Go to the line in the entries below that holds "On 17 September" and repeat exactly from there through the line that holds "<sup>549</sup> Resolution 2407", inclusive.

Extracted data entries:

........

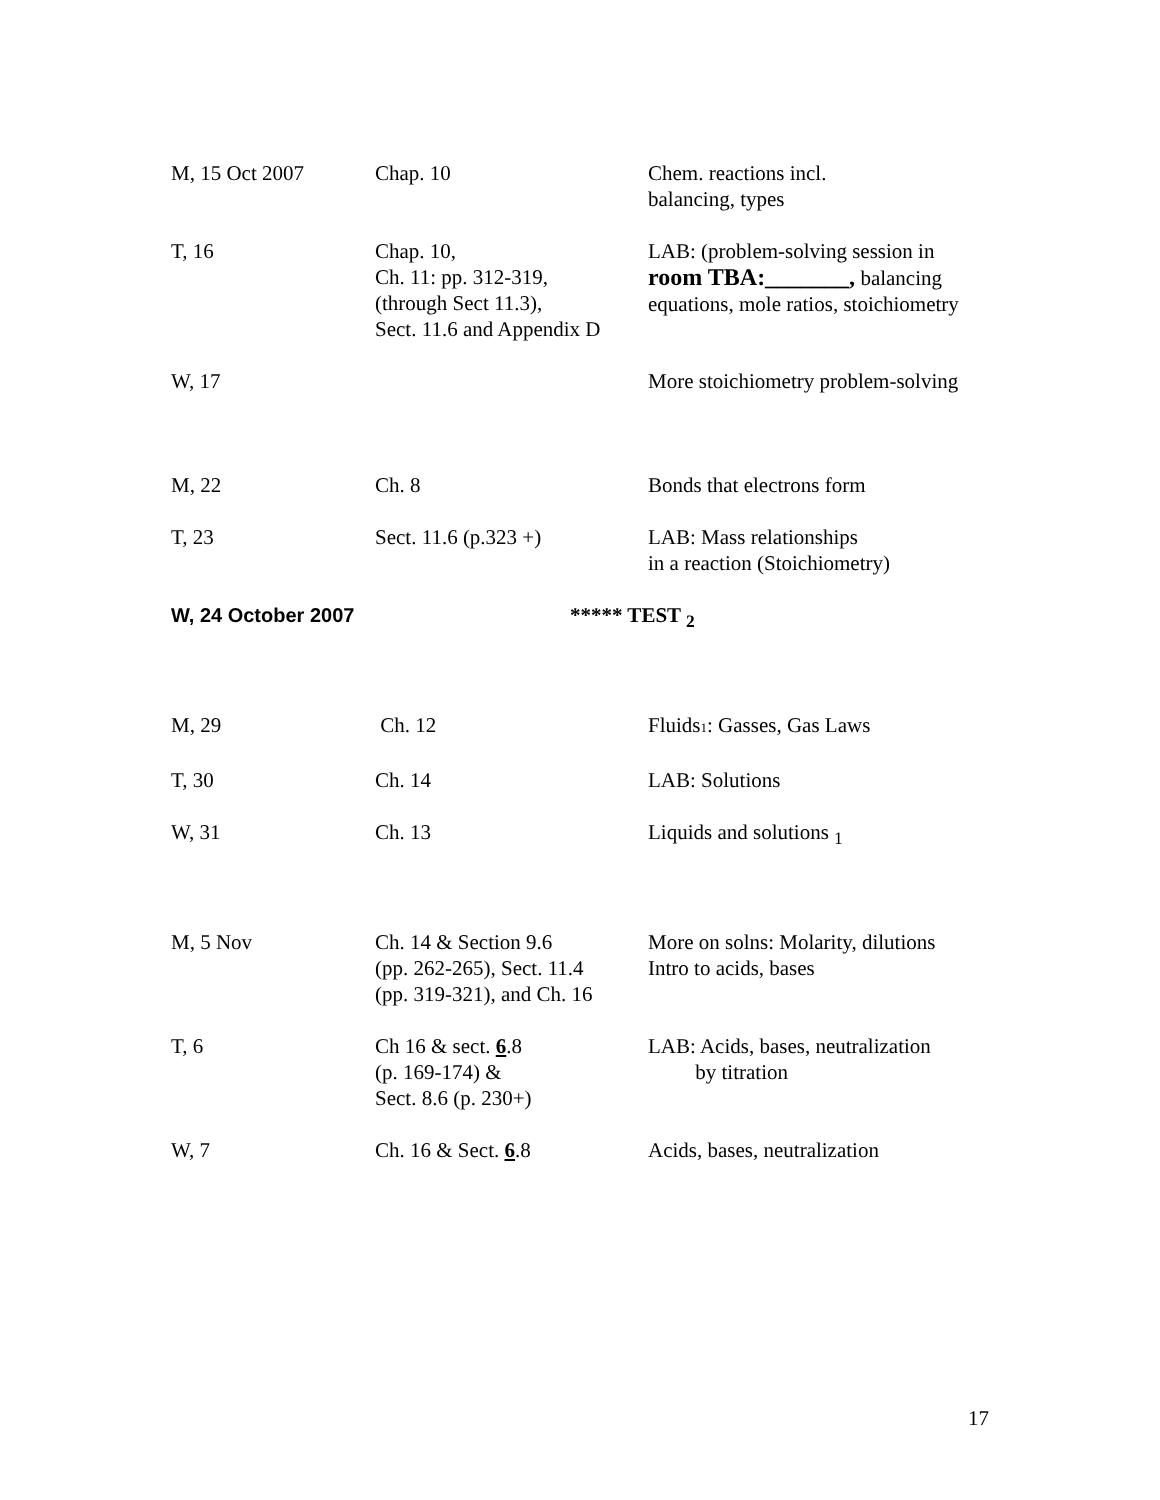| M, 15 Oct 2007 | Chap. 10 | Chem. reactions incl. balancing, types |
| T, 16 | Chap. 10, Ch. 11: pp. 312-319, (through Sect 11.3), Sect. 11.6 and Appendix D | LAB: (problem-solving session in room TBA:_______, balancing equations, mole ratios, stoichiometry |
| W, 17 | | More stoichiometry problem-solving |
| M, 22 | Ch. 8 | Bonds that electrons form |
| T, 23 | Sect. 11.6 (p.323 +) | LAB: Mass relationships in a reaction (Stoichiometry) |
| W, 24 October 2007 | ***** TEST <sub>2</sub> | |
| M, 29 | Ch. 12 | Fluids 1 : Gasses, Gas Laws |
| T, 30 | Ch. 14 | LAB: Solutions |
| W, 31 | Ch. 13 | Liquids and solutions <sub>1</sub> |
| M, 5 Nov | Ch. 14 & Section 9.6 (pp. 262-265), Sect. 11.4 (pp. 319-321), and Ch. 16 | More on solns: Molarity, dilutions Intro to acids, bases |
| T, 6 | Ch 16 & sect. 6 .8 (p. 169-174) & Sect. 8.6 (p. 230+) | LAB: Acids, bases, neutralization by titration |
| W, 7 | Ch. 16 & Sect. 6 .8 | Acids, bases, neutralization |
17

........

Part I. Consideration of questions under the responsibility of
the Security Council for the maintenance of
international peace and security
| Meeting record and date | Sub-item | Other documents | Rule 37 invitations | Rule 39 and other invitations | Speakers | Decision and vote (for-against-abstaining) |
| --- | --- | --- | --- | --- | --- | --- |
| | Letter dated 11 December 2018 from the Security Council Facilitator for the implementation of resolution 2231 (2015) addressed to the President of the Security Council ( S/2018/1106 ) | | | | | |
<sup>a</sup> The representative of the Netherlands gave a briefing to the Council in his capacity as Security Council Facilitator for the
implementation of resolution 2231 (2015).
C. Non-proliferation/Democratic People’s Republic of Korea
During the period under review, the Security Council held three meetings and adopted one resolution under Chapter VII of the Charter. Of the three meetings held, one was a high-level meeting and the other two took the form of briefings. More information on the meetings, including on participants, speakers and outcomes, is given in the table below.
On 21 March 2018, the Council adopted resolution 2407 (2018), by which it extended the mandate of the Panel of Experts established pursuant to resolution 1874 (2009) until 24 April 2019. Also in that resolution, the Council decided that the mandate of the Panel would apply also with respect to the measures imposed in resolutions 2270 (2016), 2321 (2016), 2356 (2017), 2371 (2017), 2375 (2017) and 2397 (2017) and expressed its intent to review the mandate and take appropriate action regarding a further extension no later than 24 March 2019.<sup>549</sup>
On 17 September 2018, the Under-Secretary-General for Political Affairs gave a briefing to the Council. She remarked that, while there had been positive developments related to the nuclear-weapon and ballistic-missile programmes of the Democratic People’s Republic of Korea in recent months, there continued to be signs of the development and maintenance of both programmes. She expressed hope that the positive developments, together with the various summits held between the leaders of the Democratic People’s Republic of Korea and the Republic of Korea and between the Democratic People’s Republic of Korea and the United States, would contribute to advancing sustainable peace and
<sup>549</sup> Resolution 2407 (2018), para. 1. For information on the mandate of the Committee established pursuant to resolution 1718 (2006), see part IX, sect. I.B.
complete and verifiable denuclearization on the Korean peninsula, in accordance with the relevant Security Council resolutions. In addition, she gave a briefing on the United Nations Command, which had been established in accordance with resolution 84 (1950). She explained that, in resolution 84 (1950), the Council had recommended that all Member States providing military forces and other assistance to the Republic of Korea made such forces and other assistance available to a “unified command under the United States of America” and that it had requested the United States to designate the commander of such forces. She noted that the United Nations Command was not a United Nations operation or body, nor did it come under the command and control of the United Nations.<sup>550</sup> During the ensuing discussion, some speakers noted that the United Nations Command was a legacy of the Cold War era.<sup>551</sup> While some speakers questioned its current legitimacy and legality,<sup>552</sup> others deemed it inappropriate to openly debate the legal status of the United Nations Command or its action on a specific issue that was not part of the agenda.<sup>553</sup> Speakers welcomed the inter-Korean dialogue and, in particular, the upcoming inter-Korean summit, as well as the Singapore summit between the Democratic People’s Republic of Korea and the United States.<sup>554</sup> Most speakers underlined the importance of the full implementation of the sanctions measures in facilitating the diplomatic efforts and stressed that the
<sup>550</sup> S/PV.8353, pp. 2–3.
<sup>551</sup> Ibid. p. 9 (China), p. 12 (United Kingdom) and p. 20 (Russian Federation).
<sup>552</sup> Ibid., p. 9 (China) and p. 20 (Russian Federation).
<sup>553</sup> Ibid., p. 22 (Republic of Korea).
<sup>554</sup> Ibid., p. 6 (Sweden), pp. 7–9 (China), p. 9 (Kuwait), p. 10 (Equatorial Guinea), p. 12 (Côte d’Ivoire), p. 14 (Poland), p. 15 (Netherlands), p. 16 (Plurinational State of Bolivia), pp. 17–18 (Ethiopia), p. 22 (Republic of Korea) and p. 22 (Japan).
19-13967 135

........

Response:
On 17 September 2018, the Under-Secretary-General for Political Affairs gave a briefing to the Council. She remarked that, while there had been positive developments related to the nuclear-weapon and ballistic-missile programmes of the Democratic People’s Republic of Korea in recent months, there continued to be signs of the development and maintenance of both programmes. She expressed hope that the positive developments, together with the various summits held between the leaders of the Democratic People’s Republic of Korea and the Republic of Korea and between the Democratic People’s Republic of Korea and the United States, would contribute to advancing sustainable peace and
<sup>549</sup> Resolution 2407 (2018), para. 1. For information on the mandate of the Committee established pursuant to resolution 1718 (2006), see part IX, sect. I.B.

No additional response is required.